Bil ki, bu âyetler, birçok fazileti bir arada toplamıştır. Kötülük yapanın, kendisinin zarar göreceği, iyilik yapanın da kendisinin faydalanacağı bunlardandır.

Rivayet edildiğine göre bir kadın, dilenciye bir lokma ekmek vermiş, daha sonra da tarlaya gidip, orada doğum yapmış. Kurt da gelip bu çocuğu alıvermiş. Bunun üzerine kadın: ” Ey Allah'ım! Çocuğum!" diye feryat ederken, bir adam çıkagelip, kurdun boynunu sıkarak kolaylıkla çocuğu çıkarmış. Sonra da: ” Bu lokma, senin dilenciye verdiğin lokmanın karşılığıdır." demiş. İşte böyle. Dünyada herkes, yaptığının karşılığını bulur.

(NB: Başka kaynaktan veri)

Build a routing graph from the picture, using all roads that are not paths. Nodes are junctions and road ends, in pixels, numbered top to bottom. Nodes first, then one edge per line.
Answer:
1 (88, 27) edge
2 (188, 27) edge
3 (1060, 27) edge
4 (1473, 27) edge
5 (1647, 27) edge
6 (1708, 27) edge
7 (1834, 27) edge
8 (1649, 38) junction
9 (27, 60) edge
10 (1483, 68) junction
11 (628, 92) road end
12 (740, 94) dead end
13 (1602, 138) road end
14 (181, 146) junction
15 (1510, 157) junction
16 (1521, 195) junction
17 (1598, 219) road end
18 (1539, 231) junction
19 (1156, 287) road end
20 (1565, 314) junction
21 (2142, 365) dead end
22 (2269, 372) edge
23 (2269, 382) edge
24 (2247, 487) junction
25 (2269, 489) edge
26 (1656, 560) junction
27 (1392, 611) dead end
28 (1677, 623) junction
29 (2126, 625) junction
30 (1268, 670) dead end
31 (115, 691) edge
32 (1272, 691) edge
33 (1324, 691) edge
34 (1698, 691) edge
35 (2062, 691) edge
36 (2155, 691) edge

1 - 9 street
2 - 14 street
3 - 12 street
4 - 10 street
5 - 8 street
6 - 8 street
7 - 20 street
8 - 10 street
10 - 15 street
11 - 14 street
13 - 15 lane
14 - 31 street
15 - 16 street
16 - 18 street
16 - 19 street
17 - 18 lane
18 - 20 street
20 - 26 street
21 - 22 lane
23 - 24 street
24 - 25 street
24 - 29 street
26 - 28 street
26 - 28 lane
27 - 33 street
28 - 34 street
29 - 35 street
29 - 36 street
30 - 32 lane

Ayetlerde; faziletin, en büyük ilim ve hikmet olduğu da anlatılmaktadır. Buradaki ilimden kasıt, kuşkusuz faydalı olan, Allah'a yaklaştıran ilimdir. Peygamber Efendimiz: ”Ey Allah'ım! Faydasız ilimden sana sığınırım." buyurmuştur. Faydalı ilimin insana verdiği destek, ahirette bile kesilmez. Ebû Hurevre'den (radıyallahü anh) rivayet edilen bir hadiste, Hazret-i Peygamber şöyle buyurur: ”insan öldüğü zaman, üç şey hariç, bütün ameli kesilir. Bu üç şey; sadaka-i cariye, faydalanılan ilim ve kendisine dua eden hayırlı çocuktur. ”(75)

Âyette anlatılan faziletlerden bir diğeri de; kulun, hayır ve faziletleri kendi nefsinden görmemesi, bunları Allah'ın lütuf ve ihsanı olarak bihnesidir. Kul, nefsini temize çıkaramaz. Çünkü nefisler, temize çıkarılamazlar. Her kim, nefsinin bir şeyini iyi görürse, iç dünyasından, yakîn nurlarından birini düşürür.

Kâmil insan, nefsinde bir değer göremiyeceğine göre, amelinde ne değer görebilir? Kulun, doğduğu günden öldüğü güne kadar yapacağı ameller, onun varlığının nimetini dahi karşılayamaz.